── DATASET RECORDS ──

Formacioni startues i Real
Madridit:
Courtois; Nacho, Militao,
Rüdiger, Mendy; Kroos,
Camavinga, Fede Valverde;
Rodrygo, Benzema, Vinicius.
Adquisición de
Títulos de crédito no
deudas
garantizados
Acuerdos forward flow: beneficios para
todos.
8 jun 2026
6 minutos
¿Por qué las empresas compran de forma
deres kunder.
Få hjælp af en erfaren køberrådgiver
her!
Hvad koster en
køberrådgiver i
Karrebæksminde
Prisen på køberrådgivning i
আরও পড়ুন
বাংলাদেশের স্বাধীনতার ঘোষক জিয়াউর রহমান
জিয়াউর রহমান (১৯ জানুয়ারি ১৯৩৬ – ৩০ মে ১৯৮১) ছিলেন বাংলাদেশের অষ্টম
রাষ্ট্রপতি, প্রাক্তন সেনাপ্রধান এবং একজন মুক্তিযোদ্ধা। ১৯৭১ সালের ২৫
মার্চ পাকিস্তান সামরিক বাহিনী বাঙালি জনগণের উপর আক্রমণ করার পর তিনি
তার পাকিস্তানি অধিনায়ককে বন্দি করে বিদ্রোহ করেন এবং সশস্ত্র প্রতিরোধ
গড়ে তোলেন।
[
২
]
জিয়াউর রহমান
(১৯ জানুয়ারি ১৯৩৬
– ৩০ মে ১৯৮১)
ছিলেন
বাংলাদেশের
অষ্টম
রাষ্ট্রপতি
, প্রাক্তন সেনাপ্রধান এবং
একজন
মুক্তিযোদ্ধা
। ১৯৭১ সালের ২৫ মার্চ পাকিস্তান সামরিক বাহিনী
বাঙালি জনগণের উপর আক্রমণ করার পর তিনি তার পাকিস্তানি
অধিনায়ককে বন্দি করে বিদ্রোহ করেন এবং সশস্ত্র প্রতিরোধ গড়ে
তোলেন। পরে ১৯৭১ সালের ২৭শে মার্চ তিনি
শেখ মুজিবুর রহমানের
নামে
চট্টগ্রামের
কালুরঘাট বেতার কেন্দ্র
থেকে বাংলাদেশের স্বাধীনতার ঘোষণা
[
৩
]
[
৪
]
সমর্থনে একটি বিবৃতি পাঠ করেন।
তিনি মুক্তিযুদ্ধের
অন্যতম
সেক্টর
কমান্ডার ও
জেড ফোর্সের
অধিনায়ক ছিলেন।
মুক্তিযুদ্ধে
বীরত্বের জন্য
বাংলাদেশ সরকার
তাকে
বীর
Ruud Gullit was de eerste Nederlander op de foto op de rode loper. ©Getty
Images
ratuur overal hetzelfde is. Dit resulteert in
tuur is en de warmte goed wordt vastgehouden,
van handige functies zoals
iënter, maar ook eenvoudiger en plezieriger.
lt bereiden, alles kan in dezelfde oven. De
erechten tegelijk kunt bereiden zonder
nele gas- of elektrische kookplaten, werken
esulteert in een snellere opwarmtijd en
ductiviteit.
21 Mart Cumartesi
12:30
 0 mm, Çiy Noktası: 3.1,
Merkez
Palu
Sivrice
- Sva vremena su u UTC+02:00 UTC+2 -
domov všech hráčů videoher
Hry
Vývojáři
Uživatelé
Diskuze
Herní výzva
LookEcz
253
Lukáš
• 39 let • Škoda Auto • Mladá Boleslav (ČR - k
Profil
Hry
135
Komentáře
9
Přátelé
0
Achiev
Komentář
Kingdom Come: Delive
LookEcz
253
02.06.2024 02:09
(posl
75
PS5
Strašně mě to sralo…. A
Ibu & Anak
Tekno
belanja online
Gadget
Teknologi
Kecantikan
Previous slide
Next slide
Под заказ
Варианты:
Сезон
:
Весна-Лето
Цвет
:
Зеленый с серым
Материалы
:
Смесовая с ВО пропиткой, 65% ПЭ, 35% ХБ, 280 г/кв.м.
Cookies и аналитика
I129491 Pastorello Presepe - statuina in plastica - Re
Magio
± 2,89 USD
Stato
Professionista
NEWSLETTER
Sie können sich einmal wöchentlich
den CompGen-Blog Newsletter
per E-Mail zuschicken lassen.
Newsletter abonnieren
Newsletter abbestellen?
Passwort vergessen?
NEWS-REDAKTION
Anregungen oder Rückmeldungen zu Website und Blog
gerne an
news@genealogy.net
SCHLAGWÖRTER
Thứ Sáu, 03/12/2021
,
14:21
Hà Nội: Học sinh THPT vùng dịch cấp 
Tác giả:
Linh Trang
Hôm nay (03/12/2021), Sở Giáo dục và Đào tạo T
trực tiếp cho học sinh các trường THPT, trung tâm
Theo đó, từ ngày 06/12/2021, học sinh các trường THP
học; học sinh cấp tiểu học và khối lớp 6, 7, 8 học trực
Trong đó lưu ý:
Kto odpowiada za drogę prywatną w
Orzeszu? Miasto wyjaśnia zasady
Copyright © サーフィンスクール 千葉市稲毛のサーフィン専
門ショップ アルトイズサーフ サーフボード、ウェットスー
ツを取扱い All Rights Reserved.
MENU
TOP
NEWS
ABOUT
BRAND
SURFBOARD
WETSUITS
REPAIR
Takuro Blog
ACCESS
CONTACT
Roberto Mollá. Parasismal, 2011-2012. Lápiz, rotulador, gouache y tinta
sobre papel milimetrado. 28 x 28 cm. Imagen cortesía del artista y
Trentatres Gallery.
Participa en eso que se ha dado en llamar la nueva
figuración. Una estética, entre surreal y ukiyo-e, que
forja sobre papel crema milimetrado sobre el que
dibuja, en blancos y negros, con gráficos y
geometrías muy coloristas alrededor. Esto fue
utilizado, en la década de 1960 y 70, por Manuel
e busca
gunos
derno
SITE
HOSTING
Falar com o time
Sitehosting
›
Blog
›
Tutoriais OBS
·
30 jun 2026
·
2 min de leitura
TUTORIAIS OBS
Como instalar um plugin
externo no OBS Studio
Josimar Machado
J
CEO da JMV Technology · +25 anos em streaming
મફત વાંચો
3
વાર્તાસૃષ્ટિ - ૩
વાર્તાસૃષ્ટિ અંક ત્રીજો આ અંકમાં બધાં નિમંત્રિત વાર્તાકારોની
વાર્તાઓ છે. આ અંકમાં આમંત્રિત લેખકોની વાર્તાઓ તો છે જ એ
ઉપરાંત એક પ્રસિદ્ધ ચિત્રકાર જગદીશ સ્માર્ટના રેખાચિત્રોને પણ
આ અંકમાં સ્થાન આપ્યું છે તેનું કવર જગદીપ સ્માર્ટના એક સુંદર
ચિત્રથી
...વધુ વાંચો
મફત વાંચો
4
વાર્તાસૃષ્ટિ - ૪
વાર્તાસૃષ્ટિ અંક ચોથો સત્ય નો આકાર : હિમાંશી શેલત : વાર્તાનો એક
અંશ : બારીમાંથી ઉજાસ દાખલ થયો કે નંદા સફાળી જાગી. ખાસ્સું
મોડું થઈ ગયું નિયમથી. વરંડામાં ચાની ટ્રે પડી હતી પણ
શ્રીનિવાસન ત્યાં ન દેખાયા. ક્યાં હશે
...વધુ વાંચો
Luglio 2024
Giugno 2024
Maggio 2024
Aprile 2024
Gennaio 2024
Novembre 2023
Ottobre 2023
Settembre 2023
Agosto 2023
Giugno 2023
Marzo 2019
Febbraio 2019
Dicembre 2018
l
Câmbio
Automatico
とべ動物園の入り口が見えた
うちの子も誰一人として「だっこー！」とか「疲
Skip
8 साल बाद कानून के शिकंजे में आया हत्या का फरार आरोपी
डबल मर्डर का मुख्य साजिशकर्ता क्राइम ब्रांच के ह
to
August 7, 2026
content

───

[WHAT YOU HAVE TO DO] Return every line in the listing above that contains the string "papel".

[RESPONSE AREA]
sobre papel milimetrado. 28 x 28 cm. Imagen cortesía del artista y
forja sobre papel crema milimetrado sobre el que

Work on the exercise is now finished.